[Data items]
/---
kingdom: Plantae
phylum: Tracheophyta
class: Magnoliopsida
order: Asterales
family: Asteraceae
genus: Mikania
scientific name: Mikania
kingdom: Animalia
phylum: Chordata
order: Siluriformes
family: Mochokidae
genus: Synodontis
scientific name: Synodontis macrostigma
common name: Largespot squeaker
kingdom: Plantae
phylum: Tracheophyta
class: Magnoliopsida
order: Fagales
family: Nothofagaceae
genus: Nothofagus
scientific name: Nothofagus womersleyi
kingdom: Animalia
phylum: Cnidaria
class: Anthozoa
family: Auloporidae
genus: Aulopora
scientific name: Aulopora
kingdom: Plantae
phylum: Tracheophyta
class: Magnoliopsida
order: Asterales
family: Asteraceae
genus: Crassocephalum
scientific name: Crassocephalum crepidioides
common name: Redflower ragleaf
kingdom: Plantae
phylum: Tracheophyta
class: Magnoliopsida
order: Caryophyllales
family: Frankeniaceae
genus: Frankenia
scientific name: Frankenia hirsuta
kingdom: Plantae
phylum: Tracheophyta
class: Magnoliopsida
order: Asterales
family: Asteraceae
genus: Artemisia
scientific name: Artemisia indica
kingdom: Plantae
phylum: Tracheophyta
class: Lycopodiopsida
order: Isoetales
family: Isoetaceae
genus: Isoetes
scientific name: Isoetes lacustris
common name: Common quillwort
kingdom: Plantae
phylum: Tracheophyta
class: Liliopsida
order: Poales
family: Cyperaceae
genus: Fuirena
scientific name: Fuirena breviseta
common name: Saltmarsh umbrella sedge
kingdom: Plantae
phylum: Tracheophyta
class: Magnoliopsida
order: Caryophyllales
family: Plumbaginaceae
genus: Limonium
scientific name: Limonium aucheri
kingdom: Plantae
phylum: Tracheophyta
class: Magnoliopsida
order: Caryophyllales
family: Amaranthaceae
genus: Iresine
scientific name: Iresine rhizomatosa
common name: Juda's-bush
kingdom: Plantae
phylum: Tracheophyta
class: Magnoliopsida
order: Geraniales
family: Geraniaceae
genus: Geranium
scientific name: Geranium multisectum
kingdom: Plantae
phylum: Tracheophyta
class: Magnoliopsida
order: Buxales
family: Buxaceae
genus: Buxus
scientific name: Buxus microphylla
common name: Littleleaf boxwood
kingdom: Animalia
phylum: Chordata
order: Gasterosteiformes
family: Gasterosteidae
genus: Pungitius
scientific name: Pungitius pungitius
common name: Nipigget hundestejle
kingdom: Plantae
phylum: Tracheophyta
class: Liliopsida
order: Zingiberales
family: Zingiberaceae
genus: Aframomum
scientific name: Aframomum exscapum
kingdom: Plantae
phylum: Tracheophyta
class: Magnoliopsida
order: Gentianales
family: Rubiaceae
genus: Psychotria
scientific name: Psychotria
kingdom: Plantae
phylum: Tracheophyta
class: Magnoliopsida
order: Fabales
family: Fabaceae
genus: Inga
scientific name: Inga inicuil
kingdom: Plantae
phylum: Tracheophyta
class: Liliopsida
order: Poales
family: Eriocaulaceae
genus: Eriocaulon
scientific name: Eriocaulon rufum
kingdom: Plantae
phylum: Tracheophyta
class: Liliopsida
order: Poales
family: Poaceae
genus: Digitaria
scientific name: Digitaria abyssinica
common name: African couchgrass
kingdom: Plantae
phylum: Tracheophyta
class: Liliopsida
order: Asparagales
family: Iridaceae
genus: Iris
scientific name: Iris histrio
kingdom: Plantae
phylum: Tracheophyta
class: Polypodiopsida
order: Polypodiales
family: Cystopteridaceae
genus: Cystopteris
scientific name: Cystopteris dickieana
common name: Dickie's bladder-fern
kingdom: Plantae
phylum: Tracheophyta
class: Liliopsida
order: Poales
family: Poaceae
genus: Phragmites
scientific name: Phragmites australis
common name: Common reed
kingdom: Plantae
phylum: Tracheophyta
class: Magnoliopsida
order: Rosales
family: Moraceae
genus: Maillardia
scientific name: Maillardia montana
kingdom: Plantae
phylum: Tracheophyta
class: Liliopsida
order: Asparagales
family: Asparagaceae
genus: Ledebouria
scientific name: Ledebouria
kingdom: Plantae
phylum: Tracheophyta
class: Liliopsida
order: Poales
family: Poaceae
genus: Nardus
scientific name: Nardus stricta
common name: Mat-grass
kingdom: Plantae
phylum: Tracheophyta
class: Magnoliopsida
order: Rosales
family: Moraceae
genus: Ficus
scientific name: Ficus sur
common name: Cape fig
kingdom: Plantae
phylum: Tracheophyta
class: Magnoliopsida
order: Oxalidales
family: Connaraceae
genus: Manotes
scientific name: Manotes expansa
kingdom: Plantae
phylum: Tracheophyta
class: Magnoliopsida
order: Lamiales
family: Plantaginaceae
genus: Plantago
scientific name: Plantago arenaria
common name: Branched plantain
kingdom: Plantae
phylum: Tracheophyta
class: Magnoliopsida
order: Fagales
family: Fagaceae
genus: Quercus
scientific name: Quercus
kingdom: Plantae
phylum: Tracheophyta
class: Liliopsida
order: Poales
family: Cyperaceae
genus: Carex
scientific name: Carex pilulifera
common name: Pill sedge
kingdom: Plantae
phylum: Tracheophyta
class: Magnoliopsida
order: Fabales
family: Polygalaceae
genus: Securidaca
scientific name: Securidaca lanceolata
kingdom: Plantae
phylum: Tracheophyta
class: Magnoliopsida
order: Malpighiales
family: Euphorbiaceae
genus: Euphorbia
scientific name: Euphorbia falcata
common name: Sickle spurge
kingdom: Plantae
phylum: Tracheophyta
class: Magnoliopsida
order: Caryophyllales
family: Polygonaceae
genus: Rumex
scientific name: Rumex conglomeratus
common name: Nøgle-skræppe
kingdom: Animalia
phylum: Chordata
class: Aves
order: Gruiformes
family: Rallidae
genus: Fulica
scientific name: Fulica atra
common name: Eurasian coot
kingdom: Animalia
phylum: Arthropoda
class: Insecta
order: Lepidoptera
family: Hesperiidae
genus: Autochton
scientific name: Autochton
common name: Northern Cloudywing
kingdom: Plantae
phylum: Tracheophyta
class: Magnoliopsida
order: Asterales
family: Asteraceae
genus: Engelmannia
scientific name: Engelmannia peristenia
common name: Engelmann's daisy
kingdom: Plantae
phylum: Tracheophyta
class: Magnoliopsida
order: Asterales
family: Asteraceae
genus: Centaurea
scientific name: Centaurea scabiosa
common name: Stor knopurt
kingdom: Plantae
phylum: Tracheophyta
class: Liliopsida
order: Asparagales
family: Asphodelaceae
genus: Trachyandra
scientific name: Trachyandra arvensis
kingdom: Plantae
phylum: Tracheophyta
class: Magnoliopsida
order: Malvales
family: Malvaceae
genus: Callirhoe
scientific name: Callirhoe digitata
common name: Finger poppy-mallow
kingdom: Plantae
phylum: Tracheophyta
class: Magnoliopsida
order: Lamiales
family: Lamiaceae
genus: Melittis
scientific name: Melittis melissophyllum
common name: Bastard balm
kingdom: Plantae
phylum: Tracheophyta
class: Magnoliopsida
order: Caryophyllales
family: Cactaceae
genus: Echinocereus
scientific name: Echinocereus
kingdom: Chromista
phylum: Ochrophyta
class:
\---
→ **Task**
Put every line of the records above into a JSON list of strings, with one string per line and no blank lines.

→ **The answer**
[
  "kingdom: Plantae",
  "phylum: Tracheophyta",
  "class: Magnoliopsida",
  "order: Asterales",
  "family: Asteraceae",
  "genus: Mikania",
  "scientific name: Mikania",
  "kingdom: Animalia",
  "phylum: Chordata",
  "order: Siluriformes",
  "family: Mochokidae",
  "genus: Synodontis",
  "scientific name: Synodontis macrostigma",
  "common name: Largespot squeaker",
  "kingdom: Plantae",
  "phylum: Tracheophyta",
  "class: Magnoliopsida",
  "order: Fagales",
  "family: Nothofagaceae",
  "genus: Nothofagus",
  "scientific name: Nothofagus womersleyi",
  "kingdom: Animalia",
  "phylum: Cnidaria",
  "class: Anthozoa",
  "family: Auloporidae",
  "genus: Aulopora",
  "scientific name: Aulopora",
  "kingdom: Plantae",
  "phylum: Tracheophyta",
  "class: Magnoliopsida",
  "order: Asterales",
  "family: Asteraceae",
  "genus: Crassocephalum",
  "scientific name: Crassocephalum crepidioides",
  "common name: Redflower ragleaf",
  "kingdom: Plantae",
  "phylum: Tracheophyta",
  "class: Magnoliopsida",
  "order: Caryophyllales",
  "family: Frankeniaceae",
  "genus: Frankenia",
  "scientific name: Frankenia hirsuta",
  "kingdom: Plantae",
  "phylum: Tracheophyta",
  "class: Magnoliopsida",
  "order: Asterales",
  "family: Asteraceae",
  "genus: Artemisia",
  "scientific name: Artemisia indica",
  "kingdom: Plantae",
  "phylum: Tracheophyta",
  "class: Lycopodiopsida",
  "order: Isoetales",
  "family: Isoetaceae",
  "genus: Isoetes",
  "scientific name: Isoetes lacustris",
  "common name: Common quillwort",
  "kingdom: Plantae",
  "phylum: Tracheophyta",
  "class: Liliopsida",
  "order: Poales",
  "family: Cyperaceae",
  "genus: Fuirena",
  "scientific name: Fuirena breviseta",
  "common name: Saltmarsh umbrella sedge",
  "kingdom: Plantae",
  "phylum: Tracheophyta",
  "class: Magnoliopsida",
  "order: Caryophyllales",
  "family: Plumbaginaceae",
  "genus: Limonium",
  "scientific name: Limonium aucheri",
  "kingdom: Plantae",
  "phylum: Tracheophyta",
  "class: Magnoliopsida",
  "order: Caryophyllales",
  "family: Amaranthaceae",
  "genus: Iresine",
  "scientific name: Iresine rhizomatosa",
  "common name: Juda's-bush",
  "kingdom: Plantae",
  "phylum: Tracheophyta",
  "class: Magnoliopsida",
  "order: Geraniales",
  "family: Geraniaceae",
  "genus: Geranium",
  "scientific name: Geranium multisectum",
  "kingdom: Plantae",
  "phylum: Tracheophyta",
  "class: Magnoliopsida",
  "order: Buxales",
  "family: Buxaceae",
  "genus: Buxus",
  "scientific name: Buxus microphylla",
  "common name: Littleleaf boxwood",
  "kingdom: Animalia",
  "phylum: Chordata",
  "order: Gasterosteiformes",
  "family: Gasterosteidae",
  "genus: Pungitius",
  "scientific name: Pungitius pungitius",
  "common name: Nipigget hundestejle",
  "kingdom: Plantae",
  "phylum: Tracheophyta",
  "class: Liliopsida",
  "order: Zingiberales",
  "family: Zingiberaceae",
  "genus: Aframomum",
  "scientific name: Aframomum exscapum",
  "kingdom: Plantae",
  "phylum: Tracheophyta",
  "class: Magnoliopsida",
  "order: Gentianales",
  "family: Rubiaceae",
  "genus: Psychotria",
  "scientific name: Psychotria",
  "kingdom: Plantae",
  "phylum: Tracheophyta",
  "class: Magnoliopsida",
  "order: Fabales",
  "family: Fabaceae",
  "genus: Inga",
  "scientific name: Inga inicuil",
  "kingdom: Plantae",
  "phylum: Tracheophyta",
  "class: Liliopsida",
  "order: Poales",
  "family: Eriocaulaceae",
  "genus: Eriocaulon",
  "scientific name: Eriocaulon rufum",
  "kingdom: Plantae",
  "phylum: Tracheophyta",
  "class: Liliopsida",
  "order: Poales",
  "family: Poaceae",
  "genus: Digitaria",
  "scientific name: Digitaria abyssinica",
  "common name: African couchgrass",
  "kingdom: Plantae",
  "phylum: Tracheophyta",
  "class: Liliopsida",
  "order: Asparagales",
  "family: Iridaceae",
  "genus: Iris",
  "scientific name: Iris histrio",
  "kingdom: Plantae",
  "phylum: Tracheophyta",
  "class: Polypodiopsida",
  "order: Polypodiales",
  "family: Cystopteridaceae",
  "genus: Cystopteris",
  "scientific name: Cystopteris dickieana",
  "common name: Dickie's bladder-fern",
  "kingdom: Plantae",
  "phylum: Tracheophyta",
  "class: Liliopsida",
  "order: Poales",
  "family: Poaceae",
  "genus: Phragmites",
  "scientific name: Phragmites australis",
  "common name: Common reed",
  "kingdom: Plantae",
  "phylum: Tracheophyta",
  "class: Magnoliopsida",
  "order: Rosales",
  "family: Moraceae",
  "genus: Maillardia",
  "scientific name: Maillardia montana",
  "kingdom: Plantae",
  "phylum: Tracheophyta",
  "class: Liliopsida",
  "order: Asparagales",
  "family: Asparagaceae",
  "genus: Ledebouria",
  "scientific name: Ledebouria",
  "kingdom: Plantae",
  "phylum: Tracheophyta",
  "class: Liliopsida",
  "order: Poales",
  "family: Poaceae",
  "genus: Nardus",
  "scientific name: Nardus stricta",
  "common name: Mat-grass",
  "kingdom: Plantae",
  "phylum: Tracheophyta",
  "class: Magnoliopsida",
  "order: Rosales",
  "family: Moraceae",
  "genus: Ficus",
  "scientific name: Ficus sur",
  "common name: Cape fig",
  "kingdom: Plantae",
  "phylum: Tracheophyta",
  "class: Magnoliopsida",
  "order: Oxalidales",
  "family: Connaraceae",
  "genus: Manotes",
  "scientific name: Manotes expansa",
  "kingdom: Plantae",
  "phylum: Tracheophyta",
  "class: Magnoliopsida",
  "order: Lamiales",
  "family: Plantaginaceae",
  "genus: Plantago",
  "scientific name: Plantago arenaria",
  "common name: Branched plantain",
  "kingdom: Plantae",
  "phylum: Tracheophyta",
  "class: Magnoliopsida",
  "order: Fagales",
  "family: Fagaceae",
  "genus: Quercus",
  "scientific name: Quercus",
  "kingdom: Plantae",
  "phylum: Tracheophyta",
  "class: Liliopsida",
  "order: Poales",
  "family: Cyperaceae",
  "genus: Carex",
  "scientific name: Carex pilulifera",
  "common name: Pill sedge",
  "kingdom: Plantae",
  "phylum: Tracheophyta",
  "class: Magnoliopsida",
  "order: Fabales",
  "family: Polygalaceae",
  "genus: Securidaca",
  "scientific name: Securidaca lanceolata",
  "kingdom: Plantae",
  "phylum: Tracheophyta",
  "class: Magnoliopsida",
  "order: Malpighiales",
  "family: Euphorbiaceae",
  "genus: Euphorbia",
  "scientific name: Euphorbia falcata",
  "common name: Sickle spurge",
  "kingdom: Plantae",
  "phylum: Tracheophyta",
  "class: Magnoliopsida",
  "order: Caryophyllales",
  "family: Polygonaceae",
  "genus: Rumex",
  "scientific name: Rumex conglomeratus",
  "common name: Nøgle-skræppe",
  "kingdom: Animalia",
  "phylum: Chordata",
  "class: Aves",
  "order: Gruiformes",
  "family: Rallidae",
  "genus: Fulica",
  "scientific name: Fulica atra",
  "common name: Eurasian coot",
  "kingdom: Animalia",
  "phylum: Arthropoda",
  "class: Insecta",
  "order: Lepidoptera",
  "family: Hesperiidae",
  "genus: Autochton",
  "scientific name: Autochton",
  "common name: Northern Cloudywing",
  "kingdom: Plantae",
  "phylum: Tracheophyta",
  "class: Magnoliopsida",
  "order: Asterales",
  "family: Asteraceae",
  "genus: Engelmannia",
  "scientific name: Engelmannia peristenia",
  "common name: Engelmann's daisy",
  "kingdom: Plantae",
  "phylum: Tracheophyta",
  "class: Magnoliopsida",
  "order: Asterales",
  "family: Asteraceae",
  "genus: Centaurea",
  "scientific name: Centaurea scabiosa",
  "common name: Stor knopurt",
  "kingdom: Plantae",
  "phylum: Tracheophyta",
  "class: Liliopsida",
  "order: Asparagales",
  "family: Asphodelaceae",
  "genus: Trachyandra",
  "scientific name: Trachyandra arvensis",
  "kingdom: Plantae",
  "phylum: Tracheophyta",
  "class: Magnoliopsida",
  "order: Malvales",
  "family: Malvaceae",
  "genus: Callirhoe",
  "scientific name: Callirhoe digitata",
  "common name: Finger poppy-mallow",
  "kingdom: Plantae",
  "phylum: Tracheophyta",
  "class: Magnoliopsida",
  "order: Lamiales",
  "family: Lamiaceae",
  "genus: Melittis",
  "scientific name: Melittis melissophyllum",
  "common name: Bastard balm",
  "kingdom: Plantae",
  "phylum: Tracheophyta",
  "class: Magnoliopsida",
  "order: Caryophyllales",
  "family: Cactaceae",
  "genus: Echinocereus",
  "scientific name: Echinocereus",
  "kingdom: Chromista",
  "phylum: Ochrophyta",
  "class:"
]